Try it
The pictures do not belong in the copy. Restate all of the records word for word.
··· Given records ···
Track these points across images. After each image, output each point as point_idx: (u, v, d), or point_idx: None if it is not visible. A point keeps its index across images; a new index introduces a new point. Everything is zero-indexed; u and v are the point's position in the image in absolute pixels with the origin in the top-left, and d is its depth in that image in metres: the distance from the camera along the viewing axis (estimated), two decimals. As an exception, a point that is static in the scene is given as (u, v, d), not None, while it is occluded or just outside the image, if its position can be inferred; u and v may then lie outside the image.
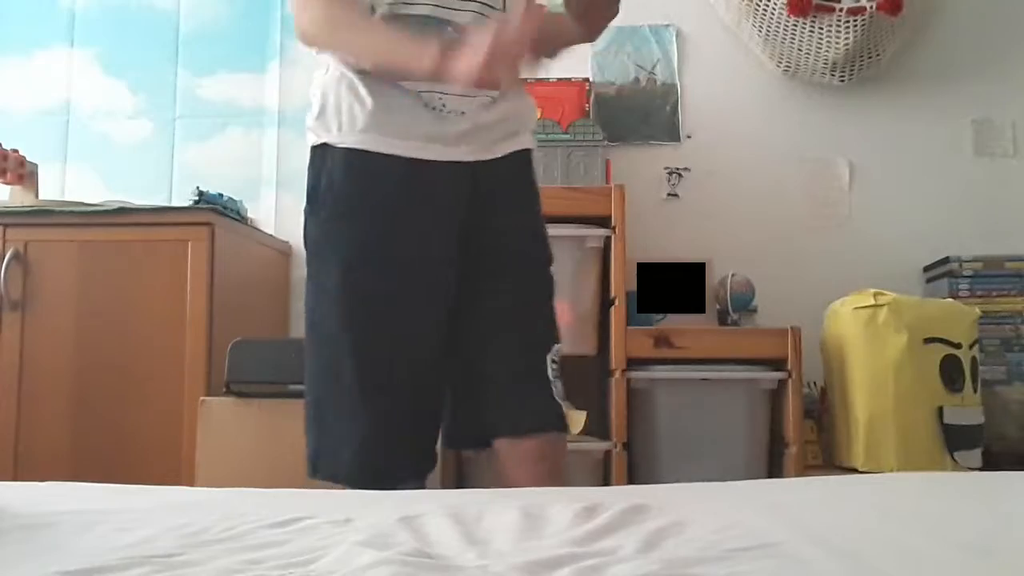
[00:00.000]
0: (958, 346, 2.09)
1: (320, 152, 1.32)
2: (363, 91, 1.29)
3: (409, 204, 1.30)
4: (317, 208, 1.33)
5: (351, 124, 1.29)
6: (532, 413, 1.32)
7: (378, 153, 1.28)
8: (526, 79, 1.47)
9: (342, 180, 1.30)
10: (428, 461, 1.33)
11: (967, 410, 2.09)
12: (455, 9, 1.28)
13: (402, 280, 1.30)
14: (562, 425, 1.34)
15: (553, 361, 1.34)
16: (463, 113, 1.30)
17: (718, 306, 2.45)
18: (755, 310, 2.44)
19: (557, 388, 1.34)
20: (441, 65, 1.15)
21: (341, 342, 1.28)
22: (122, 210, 2.21)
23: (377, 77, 1.28)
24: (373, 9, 1.28)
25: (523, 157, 1.40)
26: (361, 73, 1.30)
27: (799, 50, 2.59)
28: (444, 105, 1.29)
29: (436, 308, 1.32)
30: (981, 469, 2.07)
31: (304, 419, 1.34)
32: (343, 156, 1.30)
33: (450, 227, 1.32)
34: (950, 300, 2.32)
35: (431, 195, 1.31)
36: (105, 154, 2.88)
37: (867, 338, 2.13)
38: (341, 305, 1.28)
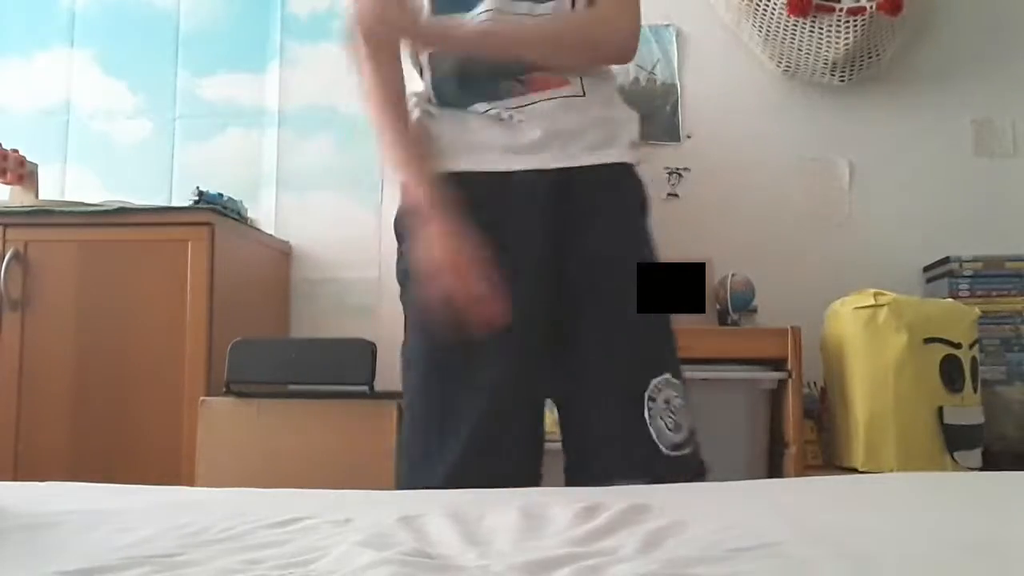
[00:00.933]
0: (958, 346, 2.09)
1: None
2: (436, 113, 1.31)
3: (490, 215, 1.22)
4: (402, 235, 1.29)
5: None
6: (630, 466, 1.17)
7: (456, 172, 1.26)
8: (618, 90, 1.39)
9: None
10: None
11: (967, 410, 2.09)
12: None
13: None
14: (659, 472, 1.16)
15: (651, 397, 1.20)
16: (533, 121, 1.26)
17: (718, 306, 2.45)
18: (755, 310, 2.44)
19: (659, 427, 1.19)
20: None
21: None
22: (122, 210, 2.22)
23: (442, 103, 1.31)
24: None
25: (622, 170, 1.30)
26: (432, 102, 1.32)
27: (799, 50, 2.59)
28: (511, 116, 1.26)
29: (528, 318, 1.22)
30: (981, 469, 2.07)
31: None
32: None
33: (537, 235, 1.24)
34: (950, 300, 2.32)
35: (513, 205, 1.25)
36: (105, 154, 2.88)
37: (867, 338, 2.13)
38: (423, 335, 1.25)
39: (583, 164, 1.27)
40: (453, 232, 1.15)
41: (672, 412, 1.22)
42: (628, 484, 1.10)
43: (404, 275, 1.29)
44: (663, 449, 1.20)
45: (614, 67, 1.40)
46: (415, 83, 1.36)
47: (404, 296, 1.30)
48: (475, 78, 1.28)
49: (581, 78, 1.28)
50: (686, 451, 1.22)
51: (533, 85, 1.27)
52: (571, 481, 1.26)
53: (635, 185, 1.33)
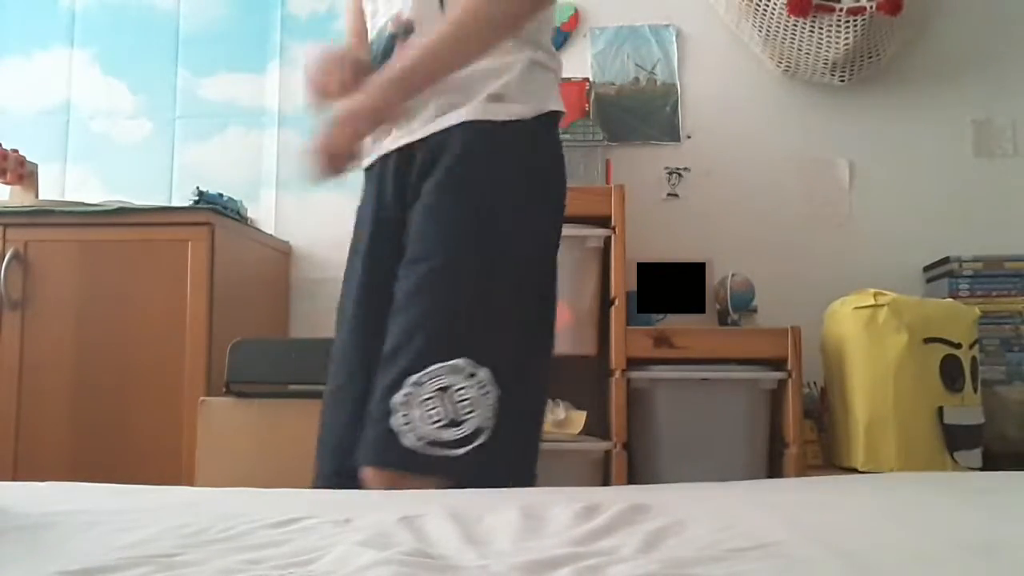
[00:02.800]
···
Response to this exercise
Track these points across images. After each image, output each point as point_idx: (u, v, d), or point_idx: None if it is not visible. A point keeps its index across images; a new index introduces a new point. Everything is zero-indexed; u and v are the point's position in the image in absolute pixels with the origin in the top-left, and d is its depth in that image in metres: the distance from the camera along the viewing axis (estimated), two decimals. As an exception, a point that is static in the scene is given as (u, v, d), not None, while it is occluded or just outside the image, if its position can be inferred; u and v may then lie outside the image.
[00:00.000]
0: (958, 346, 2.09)
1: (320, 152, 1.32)
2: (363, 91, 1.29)
3: (409, 204, 1.30)
4: (317, 208, 1.33)
5: (351, 124, 1.29)
6: (532, 413, 1.32)
7: (378, 153, 1.28)
8: (526, 79, 1.47)
9: (342, 180, 1.30)
10: (428, 461, 1.33)
11: (967, 410, 2.09)
12: (455, 9, 1.28)
13: (402, 280, 1.30)
14: (562, 425, 1.34)
15: (553, 361, 1.34)
16: (463, 113, 1.30)
17: (718, 306, 2.45)
18: (755, 310, 2.44)
19: (557, 388, 1.34)
20: (441, 65, 1.15)
21: (341, 342, 1.28)
22: (122, 210, 2.21)
23: (377, 77, 1.28)
24: (373, 9, 1.28)
25: (523, 157, 1.40)
26: (361, 73, 1.30)
27: (799, 50, 2.59)
28: (444, 105, 1.29)
29: (436, 308, 1.32)
30: (981, 469, 2.07)
31: (304, 419, 1.34)
32: (343, 156, 1.30)
33: (450, 227, 1.32)
34: (950, 300, 2.32)
35: (431, 195, 1.31)
36: (105, 154, 2.88)
37: (867, 338, 2.13)
38: (341, 305, 1.28)
[00:00.933]
0: (958, 346, 2.09)
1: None
2: (436, 113, 1.31)
3: (490, 215, 1.22)
4: (402, 235, 1.29)
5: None
6: (630, 466, 1.17)
7: (456, 172, 1.26)
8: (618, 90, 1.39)
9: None
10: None
11: (967, 410, 2.09)
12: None
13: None
14: (659, 472, 1.16)
15: (651, 397, 1.20)
16: (533, 121, 1.26)
17: (718, 306, 2.45)
18: (755, 310, 2.44)
19: (659, 427, 1.19)
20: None
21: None
22: (122, 210, 2.22)
23: (442, 103, 1.31)
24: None
25: (622, 170, 1.30)
26: (432, 102, 1.32)
27: (799, 50, 2.59)
28: (511, 116, 1.26)
29: (528, 318, 1.22)
30: (981, 469, 2.07)
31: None
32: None
33: (537, 235, 1.24)
34: (950, 300, 2.32)
35: (513, 205, 1.25)
36: (105, 154, 2.88)
37: (867, 338, 2.13)
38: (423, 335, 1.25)
39: (583, 164, 1.27)
40: (453, 232, 1.15)
41: (672, 412, 1.22)
42: (628, 484, 1.10)
43: (404, 275, 1.29)
44: (663, 449, 1.20)
45: (614, 67, 1.40)
46: (415, 83, 1.36)
47: (404, 296, 1.30)
48: (475, 78, 1.28)
49: (581, 78, 1.28)
50: (686, 451, 1.22)
51: (533, 85, 1.27)
52: (571, 481, 1.26)
53: (635, 185, 1.33)
[00:02.800]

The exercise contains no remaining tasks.